IIJ-Oracle-Cisco venture gives up profit plans

A joint venture formed by Internet Initiative Japan Inc., Oracle Corp. and Cisco Systems Inc. to deliver multimedia content to high-speed Internet subscribers on Japanese ADSL (asynchronous digital subscriber line) and cable networks has quietly dropped plans of making any money.

CDN Japan was formed by the three companies in late March and had been planning a full-scale commercial launch in April 2002, but now is described by the partners as a "non-profit consortium."

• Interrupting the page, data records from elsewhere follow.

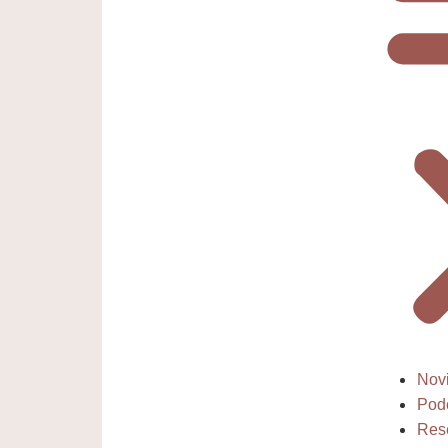
Nov
Pod
Res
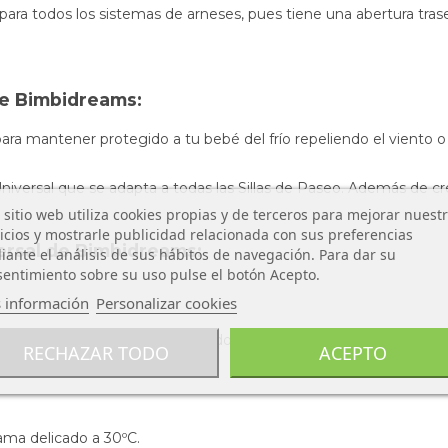
 para todos los
sistemas de arneses, pues tiene una ab
ertura tra
de Bimbidreams:
ara mantener protegido a tu bebé del frío repeliendo el viento o l
niversal que se adapta a todas las Sillas de Paseo. Además de
cr
 sitio web utiliza cookies propias y de terceros para mejorar nuest
icios y mostrarle publicidad relacionada con sus preferencias
versal de Bimbidreams:
ante el análisis de sus hábitos de navegación. Para dar su
entimiento sobre su uso pulse el botón Acepto.
 información
Personalizar cookies
rmeable
, su interior está fabricado de Microcoralina antialérgica.
RECHAZAR TODO
ACEPTO
rama delicado a 30ºC.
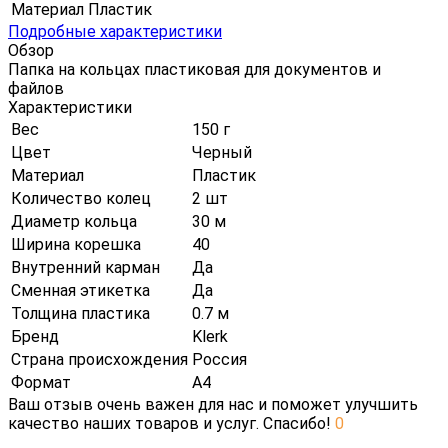
Материал
Пластик
Подробные характеристики
Обзор
Папка на кольцах пластиковая для документов и
файлов
Характеристики
Вес
150 г
Цвет
Черный
Материал
Пластик
Количество колец
2 шт
Диаметр кольца
30 м
Ширина корешка
40
Внутренний карман
Да
Сменная этикетка
Да
Толщина пластика
0.7 м
Бренд
Klerk
Страна происхождения
Россия
Формат
А4
Ваш отзыв очень важен для нас и поможет улучшить
качество наших товаров и услуг. Спасибо!
0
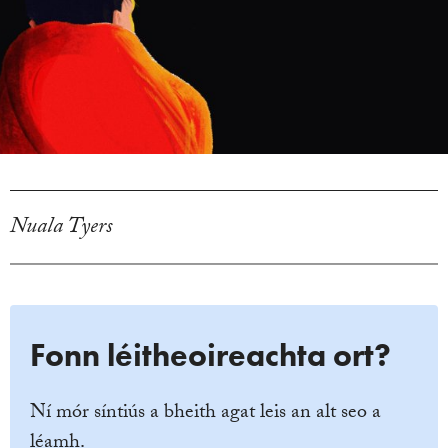
Nuala Tyers
Fonn léitheoireachta ort?
Ní mór síntiús a bheith agat leis an alt seo a
léamh.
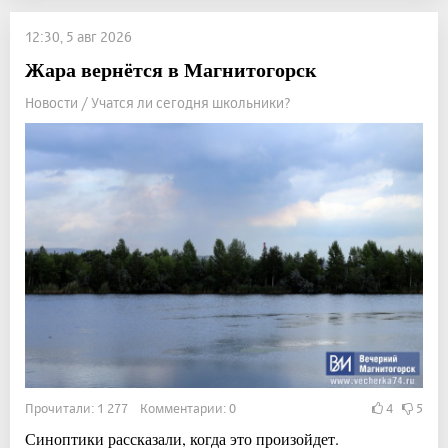
12:30, 5 авг 2026
Жара вернётся в Магнитогорск
Новости / Учатся ли сегодня школьники?
Прочитали: 1 277 Комментарии: 0
4
5
Синоптики рассказали, когда это произойдет.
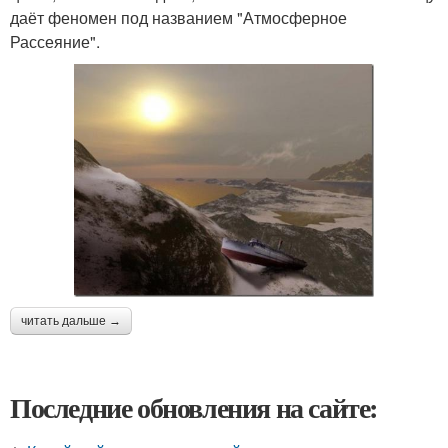
даёт феномен под названием "Атмосферное
Рассеяние".
читать дальше →
Последние обновления на сайте:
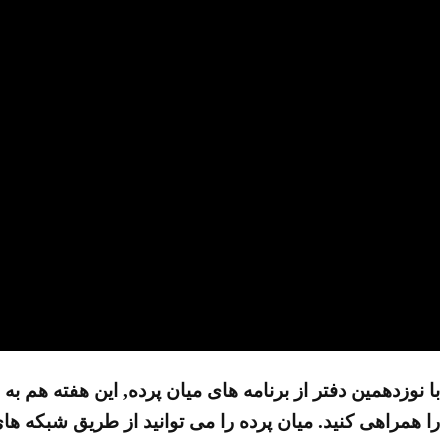
با نوزدهمین دفتر از برنامه های میان پرده, این هفته هم به
را همراهی کنید. میان پرده را می توانید از طریق شبکه های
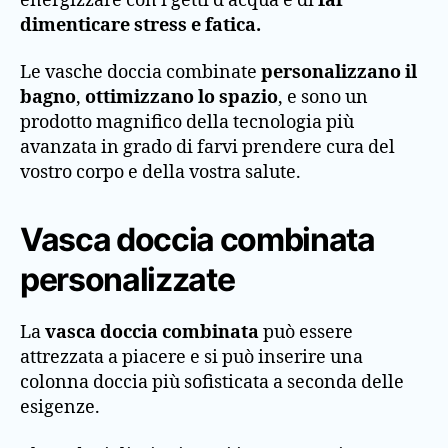
energizzare con i getti d’acqua e di
far
dimenticare stress e fatica.
Le vasche doccia combinate
personalizzano il
bagno
,
ottimizzano lo spazio
, e sono un
prodotto magnifico della tecnologia più
avanzata in grado di farvi prendere cura del
vostro corpo e della vostra salute.
Vasca doccia combinata
personalizzate
La
vasca doccia combinata
può essere
attrezzata a piacere e si può inserire una
colonna doccia più sofisticata a seconda delle
esigenze.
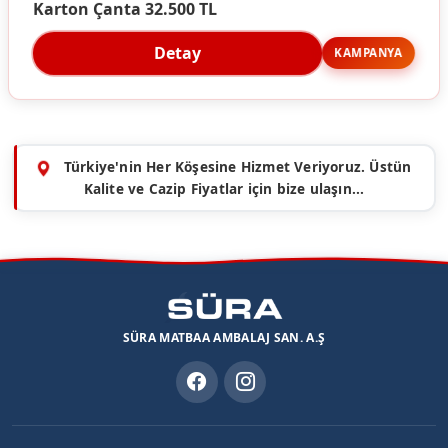
Karton Çanta 32.500 TL
Detay
KAMPANYA
Türkiye'nin Her Köşesine Hizmet Veriyoruz. Üstün
Kalite ve Cazip Fiyatlar için bize ulaşın...
SÜRA MATBAA AMBALAJ SAN. A.Ş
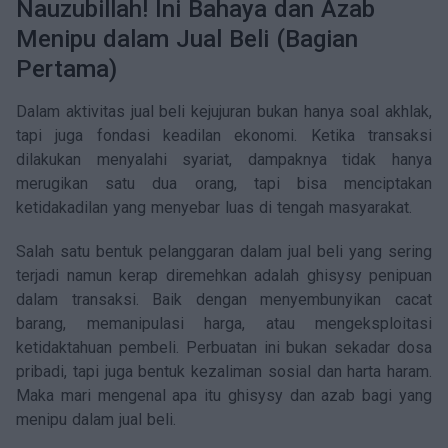
Artikel
Nauzubillah! Ini Bahaya dan Azab
Menipu dalam Jual Beli (Bagian
Keterbukaan Informasi
Pertama)
Panduan Pengguna
Dalam aktivitas jual beli kejujuran bukan hanya soal akhlak,
tapi juga fondasi keadilan ekonomi. Ketika transaksi
FAQ
dilakukan menyalahi syariat, dampaknya tidak hanya
merugikan satu dua orang, tapi bisa menciptakan
Kontak
ketidakadilan yang menyebar luas di tengah masyarakat.
Kalkulator Investasi
Salah satu bentuk pelanggaran dalam jual beli yang sering
terjadi namun kerap diremehkan adalah ghisysy penipuan
Karir
dalam transaksi. Baik dengan menyembunyikan cacat
barang, memanipulasi harga, atau mengeksploitasi
ketidaktahuan pembeli. Perbuatan ini bukan sekadar dosa
pribadi, tapi juga bentuk kezaliman sosial dan harta haram.
Maka mari mengenal apa itu ghisysy dan azab bagi yang
menipu dalam jual beli.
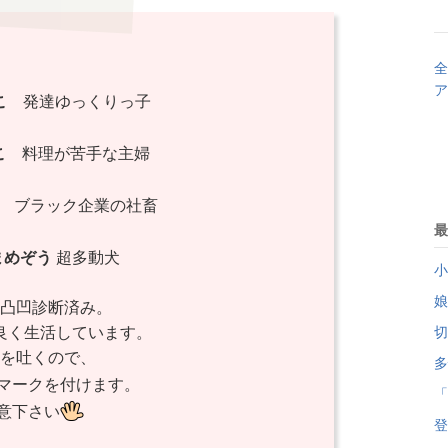
全
ア
めこ
発達ゆっくりっ子
やこ
料理が苦手な主婦
夫
ブラック企業の社畜
最
まめぞう
超多動犬
小
娘
凸凹診断済み。
良く生活しています。
切
を吐くので、
多
マークを付けます。
「
意下さい
登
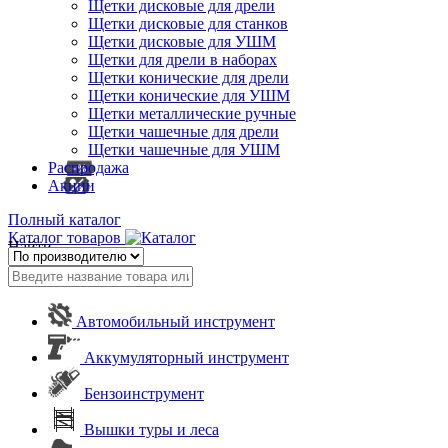
Щетки дисковые для дрели
Щетки дисковые для станков
Щетки дисковые для УШМ
Щетки для дрели в наборах
Щетки конические для дрели
Щетки конические для УШМ
Щетки металлические ручные
Щетки чашечные для дрели
Щетки чашечные для УШМ
Распродажа
Акции
Полный каталог
Каталог товаров
Найти
Автомобильный инструмент
Аккумуляторный инструмент
Бензоинструмент
Вышки туры и леса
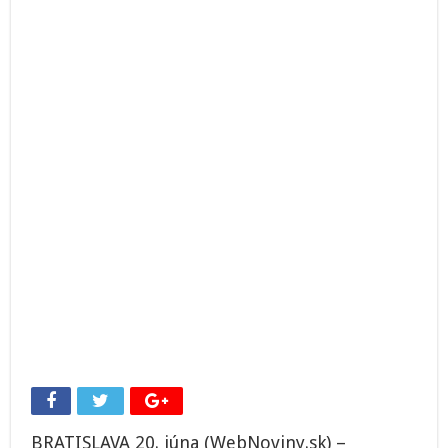
sudcu
je
podľa
analytika
trápne,
opozícia
viní
koalíciu
BRATISLAVA 20. júna (WebNoviny.sk) –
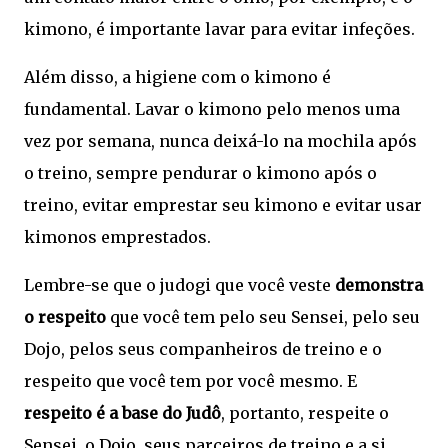
kimono, é importante lavar para evitar infeções.
Além disso, a higiene com o kimono é
fundamental. Lavar o kimono pelo menos uma
vez por semana, nunca deixá-lo na mochila após
o treino, sempre pendurar o kimono após o
treino, evitar emprestar seu kimono e evitar usar
kimonos emprestados.
Lembre-se que o judogi que você veste
demonstra
o respeito
que você tem pelo seu Sensei, pelo seu
Dojo, pelos seus companheiros de treino e o
respeito que você tem por você mesmo. E
respeito é a base do Judô
, portanto, respeite o
Sensei, o Dojo, seus parceiros de treino e a si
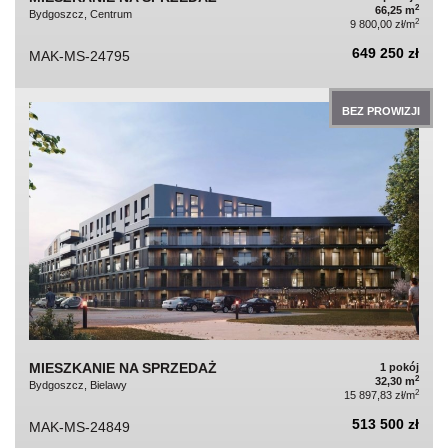
2
66,25 m
Bydgoszcz, Centrum
2
9 800,00 zł/m
649 250 zł
MAK-MS-24795
BEZ PROWIZJI
MIESZKANIE NA SPRZEDAŻ
1 pokój
2
32,30 m
Bydgoszcz, Bielawy
2
15 897,83 zł/m
513 500 zł
MAK-MS-24849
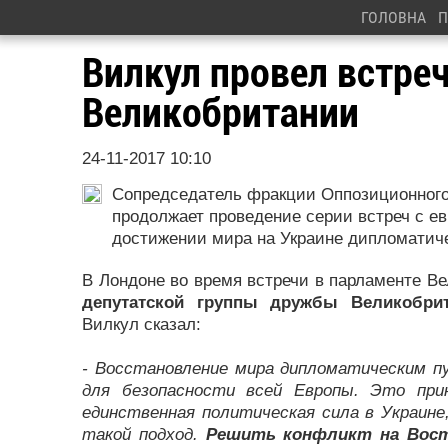
ГОЛОВНА
П
Вилкул провел встре
Великобритании
24-11-2017 10:10
Сопредседатель фракции Оппозиционного
продолжает проведение серии встреч с е
достижении мира на Украине дипломатич
В Лондоне во время встречи в парламенте В
депутатской группы дружбы Великобрит
Вилкул сказал:
- Восстановление мира дипломатическим пу
для безопасности всей Европы. Это при
единственная политическая сила в Украине
такой подход.
Решить конфликт на Вост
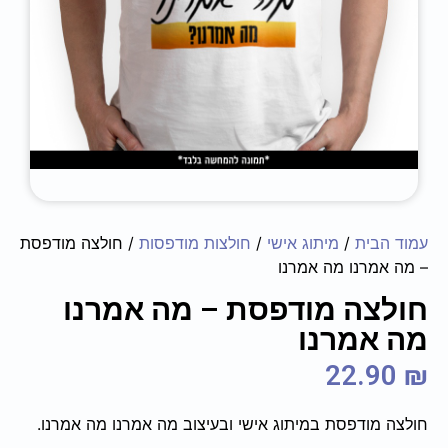
עמוד הבית
/
מיתוג אישי
/
חולצות מודפסות
/ חולצה מודפסת
– מה אמרנו מה אמרנו
חולצה מודפסת – מה אמרנו
מה אמרנו
22.90
₪
חולצה מודפסת במיתוג אישי ובעיצוב מה אמרנו מה אמרנו.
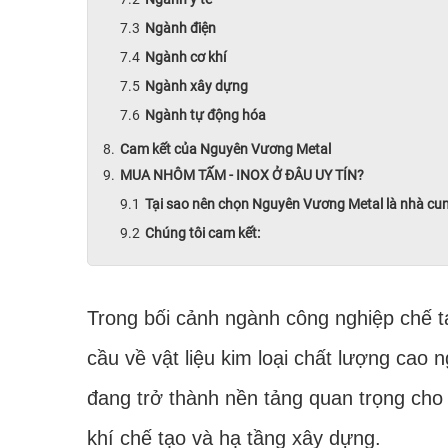
Ngành điện
Ngành cơ khí
Ngành xây dựng
Ngành tự động hóa
Cam kết của Nguyên Vương Metal
MUA NHÔM TẤM - INOX Ở ĐÂU UY TÍN?
Tại sao nên chọn Nguyên Vương Metal là nhà cu
Chúng tôi cam kết:
Trong bối cảnh ngành công nghiệp chế t
cầu về vật liệu kim loại chất lượng cao
đang trở thành nền tảng quan trọng cho 
khí chế tạo và hạ tầng xây dựng.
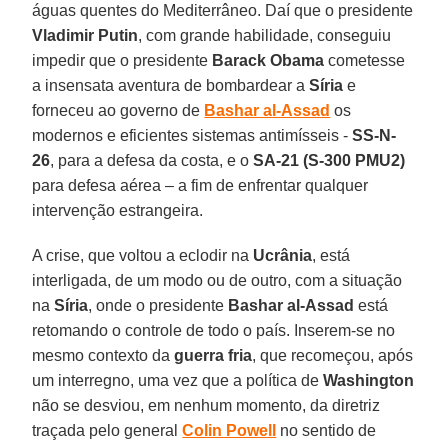
águas quentes do Mediterrâneo. Daí que o presidente
Vladimir
Putin
, com grande habilidade, conseguiu
impedir que o presidente
Barack Obama
cometesse
a insensata aventura de bombardear a
Síria
e
forneceu ao governo de
Bashar al-Assad
os
modernos e eficientes sistemas antimísseis -
SS-N-
26
, para a defesa da costa, e o
SA-21 (S-300 PMU2)
para defesa aérea – a fim de enfrentar qualquer
intervenção estrangeira.
A crise, que voltou a eclodir na
Ucrânia
, está
interligada, de um modo ou de outro, com a situação
na
Síria
, onde o presidente
Bashar al-Assad
está
retomando o controle de todo o país. Inserem-se no
mesmo contexto da
guerra fria
, que recomeçou, após
um interregno, uma vez que a política de
Washington
não se desviou, em nenhum momento, da diretriz
traçada pelo general
Colin Powell
no sentido de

The idea behind the venture was simple: By combining IIJ's network and data center infrastructure, Cisco networking gear and Oracle databases, the joint venture would team with content providers to offer a video streaming and on-demand service that could be sold to service providers to be offered to their end users.

CDN Japan officially began service on Nov. 13 when it launched a Web site offering a selection of content including music videos, short movies, animation and travel films. The service is offered free of charge to subscribers of IIJ's ADSL service and the cable Internet services of affiliated cable networks.

"In March we had a plan to commercialize the consortium itself, but at that point only IIJ, Cisco and Oracle were members," said Junko Higasa, a spokeswoman for CDN Japan and partner IIJ, which is one of Japan's largest business Internet service providers and backbone operators.

"After that we expanded the membership to other vendors and ISPs," she said. The new partners that joined after the March announcement of the venture were EMC Japan K.K., Itochu Techno-Science Corp., Sun Microsystems K.K., Sony Communication Network Corp. and Hewlett-Packard Japan Ltd.

"We now primarily see the most feasible business model could be a commercial launch for each company itself," she said. Each company could use the experience gained from membership in the consortium in forming its own venture or alliance with other partners.

For IIJ, the move away from establishing CDN Japan as a commercial service takes the company back almost a year to when it was pushing its own content delivery platform, High Speed Media Network (HSMN). CDN Japan was promoted as a more advanced content delivery platform than HSMN, which was announced in October 2000.

Currently, HSMN has links with 65 cable TV networks in Japan, giving it a market share of more than 50 percent, according to Higasa, and distributes some content from CDN Japan and online game content from Konami Co. Ltd.